誘拐児

作者:翔田寛講談社
第54回江戸川乱歩賞受賞作。
‐あらすじ
終戦の翌年に発生した誘拐事件。犯人は有楽町の闇市を身代金の受け渡し場所に指定する。
だが、同時に起きた闇市取締りの混乱で、警察は身代金を奪われ、誘拐された子供も行方不明となる。
それから15年後の昭和36年。

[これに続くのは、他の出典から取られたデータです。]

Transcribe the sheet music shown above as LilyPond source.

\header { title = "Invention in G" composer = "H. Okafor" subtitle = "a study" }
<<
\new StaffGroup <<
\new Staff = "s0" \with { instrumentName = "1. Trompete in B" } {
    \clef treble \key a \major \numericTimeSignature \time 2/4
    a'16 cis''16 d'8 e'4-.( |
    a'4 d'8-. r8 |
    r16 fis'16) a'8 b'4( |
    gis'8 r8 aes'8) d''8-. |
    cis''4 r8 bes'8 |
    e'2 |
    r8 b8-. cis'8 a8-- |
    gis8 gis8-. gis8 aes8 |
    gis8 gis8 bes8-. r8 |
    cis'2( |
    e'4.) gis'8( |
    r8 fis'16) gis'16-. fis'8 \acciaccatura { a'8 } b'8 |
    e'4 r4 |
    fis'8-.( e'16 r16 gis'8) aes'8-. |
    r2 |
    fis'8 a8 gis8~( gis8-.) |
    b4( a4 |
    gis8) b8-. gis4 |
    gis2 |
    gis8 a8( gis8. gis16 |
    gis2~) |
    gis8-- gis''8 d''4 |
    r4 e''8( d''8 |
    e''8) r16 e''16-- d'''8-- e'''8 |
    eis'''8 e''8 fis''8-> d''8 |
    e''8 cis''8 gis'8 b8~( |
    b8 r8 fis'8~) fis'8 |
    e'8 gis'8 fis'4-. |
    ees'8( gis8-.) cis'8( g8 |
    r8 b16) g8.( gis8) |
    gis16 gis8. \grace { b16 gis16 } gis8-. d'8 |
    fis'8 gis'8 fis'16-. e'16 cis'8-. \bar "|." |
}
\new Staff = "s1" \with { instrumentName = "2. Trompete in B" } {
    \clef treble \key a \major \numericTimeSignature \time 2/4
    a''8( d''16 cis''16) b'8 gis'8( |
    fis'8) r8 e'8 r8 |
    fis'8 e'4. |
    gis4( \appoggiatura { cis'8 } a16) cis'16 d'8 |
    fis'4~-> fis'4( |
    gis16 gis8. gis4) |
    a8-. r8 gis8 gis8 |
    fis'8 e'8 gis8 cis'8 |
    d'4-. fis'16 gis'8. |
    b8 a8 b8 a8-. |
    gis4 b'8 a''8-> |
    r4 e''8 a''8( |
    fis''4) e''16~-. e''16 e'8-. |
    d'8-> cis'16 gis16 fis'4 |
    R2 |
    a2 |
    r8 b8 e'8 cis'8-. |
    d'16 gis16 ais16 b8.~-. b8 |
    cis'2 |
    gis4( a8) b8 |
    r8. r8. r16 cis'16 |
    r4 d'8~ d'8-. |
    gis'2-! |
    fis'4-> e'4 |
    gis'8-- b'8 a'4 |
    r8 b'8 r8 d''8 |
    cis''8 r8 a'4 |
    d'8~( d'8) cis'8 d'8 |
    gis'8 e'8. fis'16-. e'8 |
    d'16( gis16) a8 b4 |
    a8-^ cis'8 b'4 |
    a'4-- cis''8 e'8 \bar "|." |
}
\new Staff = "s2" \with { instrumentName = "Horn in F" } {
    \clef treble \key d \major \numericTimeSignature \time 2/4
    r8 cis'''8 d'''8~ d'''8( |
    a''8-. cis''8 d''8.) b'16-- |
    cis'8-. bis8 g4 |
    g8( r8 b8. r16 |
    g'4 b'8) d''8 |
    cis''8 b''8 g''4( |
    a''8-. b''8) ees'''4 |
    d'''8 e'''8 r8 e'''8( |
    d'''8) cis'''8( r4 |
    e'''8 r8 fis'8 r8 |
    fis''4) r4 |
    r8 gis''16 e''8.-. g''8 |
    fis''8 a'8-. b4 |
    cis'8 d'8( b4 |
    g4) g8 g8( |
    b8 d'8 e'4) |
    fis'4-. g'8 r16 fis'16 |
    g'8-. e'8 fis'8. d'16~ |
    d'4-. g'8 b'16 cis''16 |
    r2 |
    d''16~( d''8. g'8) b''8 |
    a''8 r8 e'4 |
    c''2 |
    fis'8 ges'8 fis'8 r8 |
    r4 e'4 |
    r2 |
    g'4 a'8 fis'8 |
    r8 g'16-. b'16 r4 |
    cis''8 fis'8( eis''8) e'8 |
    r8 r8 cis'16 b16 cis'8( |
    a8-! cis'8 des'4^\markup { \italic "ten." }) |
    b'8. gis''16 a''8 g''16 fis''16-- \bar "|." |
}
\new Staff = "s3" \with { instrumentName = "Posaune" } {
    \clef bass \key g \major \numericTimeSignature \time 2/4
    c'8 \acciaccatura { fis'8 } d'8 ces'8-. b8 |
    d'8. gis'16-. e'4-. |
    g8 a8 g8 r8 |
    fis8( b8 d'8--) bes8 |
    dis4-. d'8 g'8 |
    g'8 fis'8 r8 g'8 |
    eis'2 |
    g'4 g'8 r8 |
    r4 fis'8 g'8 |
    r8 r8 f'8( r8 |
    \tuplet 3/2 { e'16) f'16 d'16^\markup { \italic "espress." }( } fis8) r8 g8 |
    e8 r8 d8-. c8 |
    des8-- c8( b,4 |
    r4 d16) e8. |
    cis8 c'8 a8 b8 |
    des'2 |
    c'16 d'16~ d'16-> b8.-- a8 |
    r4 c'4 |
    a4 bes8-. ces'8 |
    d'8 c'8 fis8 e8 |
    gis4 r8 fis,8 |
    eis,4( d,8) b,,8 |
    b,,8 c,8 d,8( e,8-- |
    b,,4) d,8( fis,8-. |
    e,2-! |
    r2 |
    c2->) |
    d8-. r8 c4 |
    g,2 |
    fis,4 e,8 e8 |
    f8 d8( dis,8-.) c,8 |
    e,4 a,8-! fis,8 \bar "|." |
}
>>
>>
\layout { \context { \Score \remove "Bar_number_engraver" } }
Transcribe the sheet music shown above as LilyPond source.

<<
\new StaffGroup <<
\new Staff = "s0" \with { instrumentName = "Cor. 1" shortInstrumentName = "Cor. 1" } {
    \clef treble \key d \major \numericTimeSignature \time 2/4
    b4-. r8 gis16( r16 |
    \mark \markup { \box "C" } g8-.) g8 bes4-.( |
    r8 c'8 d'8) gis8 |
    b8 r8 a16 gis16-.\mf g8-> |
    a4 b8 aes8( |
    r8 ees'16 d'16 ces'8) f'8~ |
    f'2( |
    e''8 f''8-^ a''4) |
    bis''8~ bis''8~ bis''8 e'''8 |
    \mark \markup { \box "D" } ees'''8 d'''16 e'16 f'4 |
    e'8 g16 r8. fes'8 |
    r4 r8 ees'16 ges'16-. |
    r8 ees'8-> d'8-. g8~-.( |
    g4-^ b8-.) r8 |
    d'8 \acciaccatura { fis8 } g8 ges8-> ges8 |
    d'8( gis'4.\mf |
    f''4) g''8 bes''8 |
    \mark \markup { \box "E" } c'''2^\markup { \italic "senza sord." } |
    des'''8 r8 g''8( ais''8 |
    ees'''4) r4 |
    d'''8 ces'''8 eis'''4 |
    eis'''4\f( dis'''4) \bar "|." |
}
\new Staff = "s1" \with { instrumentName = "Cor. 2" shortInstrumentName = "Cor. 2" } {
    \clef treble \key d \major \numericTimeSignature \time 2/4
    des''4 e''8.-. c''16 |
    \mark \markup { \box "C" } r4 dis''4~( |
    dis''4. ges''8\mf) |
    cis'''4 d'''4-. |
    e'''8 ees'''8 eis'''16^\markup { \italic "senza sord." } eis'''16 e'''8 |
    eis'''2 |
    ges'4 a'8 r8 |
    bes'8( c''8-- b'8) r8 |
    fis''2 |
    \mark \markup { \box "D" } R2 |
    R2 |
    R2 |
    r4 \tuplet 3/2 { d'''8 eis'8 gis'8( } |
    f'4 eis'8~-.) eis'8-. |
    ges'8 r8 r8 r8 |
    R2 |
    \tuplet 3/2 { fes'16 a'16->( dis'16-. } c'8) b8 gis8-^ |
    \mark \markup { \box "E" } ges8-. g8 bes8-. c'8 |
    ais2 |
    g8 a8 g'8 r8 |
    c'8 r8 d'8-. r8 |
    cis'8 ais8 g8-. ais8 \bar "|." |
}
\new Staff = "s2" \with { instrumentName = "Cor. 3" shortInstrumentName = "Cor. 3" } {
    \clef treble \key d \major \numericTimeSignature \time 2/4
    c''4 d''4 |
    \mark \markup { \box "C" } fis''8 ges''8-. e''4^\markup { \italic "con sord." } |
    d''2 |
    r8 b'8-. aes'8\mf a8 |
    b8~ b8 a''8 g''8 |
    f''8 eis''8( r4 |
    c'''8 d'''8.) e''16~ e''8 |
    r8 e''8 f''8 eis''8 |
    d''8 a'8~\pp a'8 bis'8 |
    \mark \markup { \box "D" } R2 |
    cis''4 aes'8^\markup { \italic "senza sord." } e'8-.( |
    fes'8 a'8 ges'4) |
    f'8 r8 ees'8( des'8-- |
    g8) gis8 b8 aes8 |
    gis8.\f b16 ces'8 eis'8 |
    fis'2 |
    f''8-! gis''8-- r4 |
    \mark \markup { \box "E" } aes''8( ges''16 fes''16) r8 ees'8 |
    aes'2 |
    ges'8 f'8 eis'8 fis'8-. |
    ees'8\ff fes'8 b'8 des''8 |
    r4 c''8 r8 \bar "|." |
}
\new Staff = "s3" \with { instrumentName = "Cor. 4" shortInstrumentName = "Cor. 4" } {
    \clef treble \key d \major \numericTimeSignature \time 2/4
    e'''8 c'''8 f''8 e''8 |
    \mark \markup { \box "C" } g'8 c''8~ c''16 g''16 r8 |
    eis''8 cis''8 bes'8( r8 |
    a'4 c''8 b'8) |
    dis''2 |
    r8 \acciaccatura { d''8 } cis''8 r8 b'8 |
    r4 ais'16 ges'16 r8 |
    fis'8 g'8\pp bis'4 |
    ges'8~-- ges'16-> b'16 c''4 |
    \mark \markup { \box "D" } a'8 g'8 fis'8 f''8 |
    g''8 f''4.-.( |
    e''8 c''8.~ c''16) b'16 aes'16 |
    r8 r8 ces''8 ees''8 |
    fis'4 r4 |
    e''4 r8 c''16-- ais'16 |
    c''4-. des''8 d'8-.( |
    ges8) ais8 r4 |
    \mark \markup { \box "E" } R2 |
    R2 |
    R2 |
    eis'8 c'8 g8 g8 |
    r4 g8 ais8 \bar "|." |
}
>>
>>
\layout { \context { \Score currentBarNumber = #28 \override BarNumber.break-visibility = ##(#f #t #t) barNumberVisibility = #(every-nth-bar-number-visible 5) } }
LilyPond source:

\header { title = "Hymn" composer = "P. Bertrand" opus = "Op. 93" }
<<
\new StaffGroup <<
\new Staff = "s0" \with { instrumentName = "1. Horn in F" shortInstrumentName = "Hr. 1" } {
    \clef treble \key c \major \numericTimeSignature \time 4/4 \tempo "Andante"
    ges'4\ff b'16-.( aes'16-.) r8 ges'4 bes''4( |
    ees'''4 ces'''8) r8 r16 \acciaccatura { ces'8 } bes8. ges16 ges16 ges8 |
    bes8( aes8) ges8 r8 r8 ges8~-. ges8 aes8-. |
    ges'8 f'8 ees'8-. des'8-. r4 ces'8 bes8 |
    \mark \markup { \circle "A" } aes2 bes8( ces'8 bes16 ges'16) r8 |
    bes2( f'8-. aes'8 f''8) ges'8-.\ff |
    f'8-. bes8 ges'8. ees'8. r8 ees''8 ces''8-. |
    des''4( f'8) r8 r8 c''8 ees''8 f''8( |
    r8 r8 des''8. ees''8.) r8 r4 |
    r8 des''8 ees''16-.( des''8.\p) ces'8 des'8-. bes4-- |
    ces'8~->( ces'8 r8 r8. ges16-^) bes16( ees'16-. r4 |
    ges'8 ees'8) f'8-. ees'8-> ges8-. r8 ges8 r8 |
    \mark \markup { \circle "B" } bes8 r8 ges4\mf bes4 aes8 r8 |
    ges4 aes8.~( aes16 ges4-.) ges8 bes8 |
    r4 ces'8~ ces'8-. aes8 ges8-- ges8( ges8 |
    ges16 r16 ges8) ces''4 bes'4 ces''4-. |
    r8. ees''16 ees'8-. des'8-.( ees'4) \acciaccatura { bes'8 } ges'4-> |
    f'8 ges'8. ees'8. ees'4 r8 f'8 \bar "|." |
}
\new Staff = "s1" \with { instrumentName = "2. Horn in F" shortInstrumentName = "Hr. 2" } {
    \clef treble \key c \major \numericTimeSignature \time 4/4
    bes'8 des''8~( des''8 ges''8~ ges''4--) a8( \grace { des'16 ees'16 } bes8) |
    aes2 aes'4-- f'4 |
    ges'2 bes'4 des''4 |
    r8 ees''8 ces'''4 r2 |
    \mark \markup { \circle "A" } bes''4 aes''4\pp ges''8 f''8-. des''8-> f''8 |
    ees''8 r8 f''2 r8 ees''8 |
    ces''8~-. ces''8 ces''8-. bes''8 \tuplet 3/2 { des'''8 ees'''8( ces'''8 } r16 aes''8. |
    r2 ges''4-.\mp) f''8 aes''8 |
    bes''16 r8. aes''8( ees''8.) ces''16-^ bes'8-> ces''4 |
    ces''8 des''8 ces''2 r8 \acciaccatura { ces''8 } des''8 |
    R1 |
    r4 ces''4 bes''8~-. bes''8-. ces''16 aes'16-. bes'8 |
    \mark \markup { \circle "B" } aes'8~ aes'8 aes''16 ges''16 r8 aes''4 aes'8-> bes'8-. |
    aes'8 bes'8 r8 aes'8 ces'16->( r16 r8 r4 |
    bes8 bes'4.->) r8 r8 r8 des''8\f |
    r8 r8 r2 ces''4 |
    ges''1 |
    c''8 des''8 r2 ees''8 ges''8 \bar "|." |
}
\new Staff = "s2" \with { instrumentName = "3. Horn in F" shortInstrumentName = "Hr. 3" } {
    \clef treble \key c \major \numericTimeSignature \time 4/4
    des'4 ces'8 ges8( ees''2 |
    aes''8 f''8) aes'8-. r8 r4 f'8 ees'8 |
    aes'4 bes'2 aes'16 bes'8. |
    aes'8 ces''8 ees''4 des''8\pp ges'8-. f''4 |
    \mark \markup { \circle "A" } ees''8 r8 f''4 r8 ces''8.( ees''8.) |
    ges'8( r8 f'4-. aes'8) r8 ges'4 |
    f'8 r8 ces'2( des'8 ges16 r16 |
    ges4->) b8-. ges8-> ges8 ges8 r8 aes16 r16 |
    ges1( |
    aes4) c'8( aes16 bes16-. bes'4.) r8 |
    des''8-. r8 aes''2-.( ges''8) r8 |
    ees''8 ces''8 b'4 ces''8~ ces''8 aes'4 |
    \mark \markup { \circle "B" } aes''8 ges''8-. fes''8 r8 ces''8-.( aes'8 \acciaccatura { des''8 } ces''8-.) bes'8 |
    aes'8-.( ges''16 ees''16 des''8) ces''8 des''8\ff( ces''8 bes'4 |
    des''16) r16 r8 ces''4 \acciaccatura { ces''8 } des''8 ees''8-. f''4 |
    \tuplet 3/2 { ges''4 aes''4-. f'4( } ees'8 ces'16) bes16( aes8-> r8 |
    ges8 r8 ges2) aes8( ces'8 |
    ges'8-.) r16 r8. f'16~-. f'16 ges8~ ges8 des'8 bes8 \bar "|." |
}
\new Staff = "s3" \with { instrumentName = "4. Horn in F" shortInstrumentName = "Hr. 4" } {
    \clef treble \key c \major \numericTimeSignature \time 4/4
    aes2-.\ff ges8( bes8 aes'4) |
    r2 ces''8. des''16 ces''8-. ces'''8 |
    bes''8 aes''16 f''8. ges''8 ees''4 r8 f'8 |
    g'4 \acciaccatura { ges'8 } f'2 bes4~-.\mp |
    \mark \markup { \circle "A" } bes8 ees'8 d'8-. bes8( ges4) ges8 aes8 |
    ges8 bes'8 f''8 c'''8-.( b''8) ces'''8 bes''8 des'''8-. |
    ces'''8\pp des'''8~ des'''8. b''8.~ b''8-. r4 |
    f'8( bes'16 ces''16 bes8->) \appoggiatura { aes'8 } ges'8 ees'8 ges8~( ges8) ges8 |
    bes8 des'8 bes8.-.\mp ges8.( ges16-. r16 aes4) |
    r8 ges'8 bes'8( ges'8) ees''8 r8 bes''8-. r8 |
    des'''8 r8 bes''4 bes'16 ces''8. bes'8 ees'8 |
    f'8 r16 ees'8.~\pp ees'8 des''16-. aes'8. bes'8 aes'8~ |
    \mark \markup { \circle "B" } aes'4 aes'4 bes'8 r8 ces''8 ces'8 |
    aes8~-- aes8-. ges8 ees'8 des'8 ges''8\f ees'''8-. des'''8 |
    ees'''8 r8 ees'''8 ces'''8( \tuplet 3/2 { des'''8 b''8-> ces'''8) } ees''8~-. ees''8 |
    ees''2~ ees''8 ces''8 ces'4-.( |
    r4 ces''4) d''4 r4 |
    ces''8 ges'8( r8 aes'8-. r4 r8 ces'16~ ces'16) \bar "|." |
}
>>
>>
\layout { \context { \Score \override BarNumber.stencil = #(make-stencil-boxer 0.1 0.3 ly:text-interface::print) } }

一人の女性が殺害され、自宅から過去の誘拐事件の手がかりが見つかる。
そのころ、母を末期がんで亡くした良雄は、「あなたは誘拐された子供だった」という告白を受ける。
捜査担当の刑事の輪島と神崎は犬猿の仲で、別々のアプローチで捜査を進める。
良雄と恋人の幸子は、自分の出生の謎を探るため、亡くなった母の足跡をたどる。
かつての誘拐児が良雄であった可能性が高まるが、誘拐犯の姿は中々見えてこない。

  • 感想

終戦直後の出だしのシーンはかなり期待できるものがあった。
また真相が見えそうになると、覆されるのは正統派ミステリーのテイストは十分だった。
でも後半になるにつれ、だんだんと面白さが薄れていった。
一言で言うと「尻すぼみ」という感想を持ってしまったが、内容は悪くない。
ただ、江戸川乱歩賞という看板がなければ読まなかっただろうな。